**Task details**
Please copy down every line of the listing below, character for character, with nothing changed, added, or left out.

Collected data:
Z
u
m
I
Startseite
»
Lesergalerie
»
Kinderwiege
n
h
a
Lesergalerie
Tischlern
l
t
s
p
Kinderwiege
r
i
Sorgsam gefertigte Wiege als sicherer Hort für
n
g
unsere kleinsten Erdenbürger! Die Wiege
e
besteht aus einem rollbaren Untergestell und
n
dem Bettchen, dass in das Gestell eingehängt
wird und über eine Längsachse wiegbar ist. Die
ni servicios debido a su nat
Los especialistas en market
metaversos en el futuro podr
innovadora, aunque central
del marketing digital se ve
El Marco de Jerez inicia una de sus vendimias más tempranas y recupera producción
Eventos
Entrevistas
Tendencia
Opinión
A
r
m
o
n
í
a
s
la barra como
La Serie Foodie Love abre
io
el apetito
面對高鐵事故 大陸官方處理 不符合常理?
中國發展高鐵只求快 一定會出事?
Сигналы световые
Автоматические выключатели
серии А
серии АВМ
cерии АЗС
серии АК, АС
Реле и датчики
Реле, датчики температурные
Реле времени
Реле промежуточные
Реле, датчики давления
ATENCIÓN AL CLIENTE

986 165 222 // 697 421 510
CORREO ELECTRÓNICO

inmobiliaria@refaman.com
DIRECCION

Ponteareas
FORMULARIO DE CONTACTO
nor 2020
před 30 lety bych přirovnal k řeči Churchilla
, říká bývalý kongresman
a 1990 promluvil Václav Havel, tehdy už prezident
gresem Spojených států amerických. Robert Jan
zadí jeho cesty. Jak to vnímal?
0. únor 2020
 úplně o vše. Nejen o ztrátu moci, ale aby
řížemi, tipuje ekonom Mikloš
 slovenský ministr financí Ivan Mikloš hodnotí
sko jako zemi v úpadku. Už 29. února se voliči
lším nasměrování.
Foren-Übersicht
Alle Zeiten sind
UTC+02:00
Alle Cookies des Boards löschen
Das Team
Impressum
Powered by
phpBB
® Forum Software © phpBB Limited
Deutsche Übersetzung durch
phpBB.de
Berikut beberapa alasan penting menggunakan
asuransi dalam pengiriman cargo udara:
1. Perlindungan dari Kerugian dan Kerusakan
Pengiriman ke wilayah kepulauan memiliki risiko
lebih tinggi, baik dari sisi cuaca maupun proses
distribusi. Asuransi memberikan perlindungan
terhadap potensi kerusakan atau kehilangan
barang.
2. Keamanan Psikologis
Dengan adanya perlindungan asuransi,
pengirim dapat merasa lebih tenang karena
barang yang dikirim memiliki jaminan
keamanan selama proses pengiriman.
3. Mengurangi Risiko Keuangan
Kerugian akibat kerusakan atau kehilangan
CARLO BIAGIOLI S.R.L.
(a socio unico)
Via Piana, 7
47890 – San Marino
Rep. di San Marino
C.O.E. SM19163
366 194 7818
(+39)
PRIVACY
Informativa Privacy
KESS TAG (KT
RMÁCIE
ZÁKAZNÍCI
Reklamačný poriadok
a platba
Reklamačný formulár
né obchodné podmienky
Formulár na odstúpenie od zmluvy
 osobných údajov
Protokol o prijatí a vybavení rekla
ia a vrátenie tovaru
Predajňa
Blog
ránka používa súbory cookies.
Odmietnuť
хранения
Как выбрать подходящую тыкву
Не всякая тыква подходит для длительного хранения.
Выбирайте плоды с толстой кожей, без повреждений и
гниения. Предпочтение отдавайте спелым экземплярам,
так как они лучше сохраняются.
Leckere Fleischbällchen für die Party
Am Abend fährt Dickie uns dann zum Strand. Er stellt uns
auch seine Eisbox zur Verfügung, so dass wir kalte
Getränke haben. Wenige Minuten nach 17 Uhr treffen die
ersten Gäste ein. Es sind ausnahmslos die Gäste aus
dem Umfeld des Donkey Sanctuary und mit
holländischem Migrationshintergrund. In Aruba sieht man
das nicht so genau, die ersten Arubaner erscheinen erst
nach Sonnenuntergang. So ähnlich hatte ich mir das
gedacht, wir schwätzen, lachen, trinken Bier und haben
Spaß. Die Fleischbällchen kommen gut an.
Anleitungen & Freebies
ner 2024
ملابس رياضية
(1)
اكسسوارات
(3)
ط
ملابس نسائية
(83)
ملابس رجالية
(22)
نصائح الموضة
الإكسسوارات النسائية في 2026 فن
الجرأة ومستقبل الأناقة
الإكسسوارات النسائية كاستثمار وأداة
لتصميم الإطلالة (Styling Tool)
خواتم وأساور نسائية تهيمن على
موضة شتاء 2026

**Result**
Z
u
m
I
Startseite
»
Lesergalerie
»
Kinderwiege
n
h
a
Lesergalerie
Tischlern
l
t
s
p
Kinderwiege
r
i
Sorgsam gefertigte Wiege als sicherer Hort für
n
g
unsere kleinsten Erdenbürger! Die Wiege
e
besteht aus einem rollbaren Untergestell und
n
dem Bettchen, dass in das Gestell eingehängt
wird und über eine Längsachse wiegbar ist. Die
ni servicios debido a su nat
Los especialistas en market
metaversos en el futuro podr
innovadora, aunque central
del marketing digital se ve
El Marco de Jerez inicia una de sus vendimias más tempranas y recupera producción
Eventos
Entrevistas
Tendencia
Opinión
A
r
m
o
n
í
a
s
la barra como
La Serie Foodie Love abre
io
el apetito
面對高鐵事故 大陸官方處理 不符合常理?
中國發展高鐵只求快 一定會出事?
Сигналы световые
Автоматические выключатели
серии А
серии АВМ
cерии АЗС
серии АК, АС
Реле и датчики
Реле, датчики температурные
Реле времени
Реле промежуточные
Реле, датчики давления
ATENCIÓN AL CLIENTE

986 165 222 // 697 421 510
CORREO ELECTRÓNICO

inmobiliaria@refaman.com
DIRECCION

Ponteareas
FORMULARIO DE CONTACTO
nor 2020
před 30 lety bych přirovnal k řeči Churchilla
, říká bývalý kongresman
a 1990 promluvil Václav Havel, tehdy už prezident
gresem Spojených států amerických. Robert Jan
zadí jeho cesty. Jak to vnímal?
0. únor 2020
 úplně o vše. Nejen o ztrátu moci, ale aby
řížemi, tipuje ekonom Mikloš
 slovenský ministr financí Ivan Mikloš hodnotí
sko jako zemi v úpadku. Už 29. února se voliči
lším nasměrování.
Foren-Übersicht
Alle Zeiten sind
UTC+02:00
Alle Cookies des Boards löschen
Das Team
Impressum
Powered by
phpBB
® Forum Software © phpBB Limited
Deutsche Übersetzung durch
phpBB.de
Berikut beberapa alasan penting menggunakan
asuransi dalam pengiriman cargo udara:
1. Perlindungan dari Kerugian dan Kerusakan
Pengiriman ke wilayah kepulauan memiliki risiko
lebih tinggi, baik dari sisi cuaca maupun proses
distribusi. Asuransi memberikan perlindungan
terhadap potensi kerusakan atau kehilangan
barang.
2. Keamanan Psikologis
Dengan adanya perlindungan asuransi,
pengirim dapat merasa lebih tenang karena
barang yang dikirim memiliki jaminan
keamanan selama proses pengiriman.
3. Mengurangi Risiko Keuangan
Kerugian akibat kerusakan atau kehilangan
CARLO BIAGIOLI S.R.L.
(a socio unico)
Via Piana, 7
47890 – San Marino
Rep. di San Marino
C.O.E. SM19163
366 194 7818
(+39)
PRIVACY
Informativa Privacy
KESS TAG (KT
RMÁCIE
ZÁKAZNÍCI
Reklamačný poriadok
a platba
Reklamačný formulár
né obchodné podmienky
Formulár na odstúpenie od zmluvy
 osobných údajov
Protokol o prijatí a vybavení rekla
ia a vrátenie tovaru
Predajňa
Blog
ránka používa súbory cookies.
Odmietnuť
хранения
Как выбрать подходящую тыкву
Не всякая тыква подходит для длительного хранения.
Выбирайте плоды с толстой кожей, без повреждений и
гниения. Предпочтение отдавайте спелым экземплярам,
так как они лучше сохраняются.
Leckere Fleischbällchen für die Party
Am Abend fährt Dickie uns dann zum Strand. Er stellt uns
auch seine Eisbox zur Verfügung, so dass wir kalte
Getränke haben. Wenige Minuten nach 17 Uhr treffen die
ersten Gäste ein. Es sind ausnahmslos die Gäste aus
dem Umfeld des Donkey Sanctuary und mit
holländischem Migrationshintergrund. In Aruba sieht man
das nicht so genau, die ersten Arubaner erscheinen erst
nach Sonnenuntergang. So ähnlich hatte ich mir das
gedacht, wir schwätzen, lachen, trinken Bier und haben
Spaß. Die Fleischbällchen kommen gut an.
Anleitungen & Freebies
ner 2024
ملابس رياضية
(1)
اكسسوارات
(3)
ط
ملابس نسائية
(83)
ملابس رجالية
(22)
نصائح الموضة
الإكسسوارات النسائية في 2026 فن
الجرأة ومستقبل الأناقة
الإكسسوارات النسائية كاستثمار وأداة
لتصميم الإطلالة (Styling Tool)
خواتم وأساور نسائية تهيمن على
موضة شتاء 2026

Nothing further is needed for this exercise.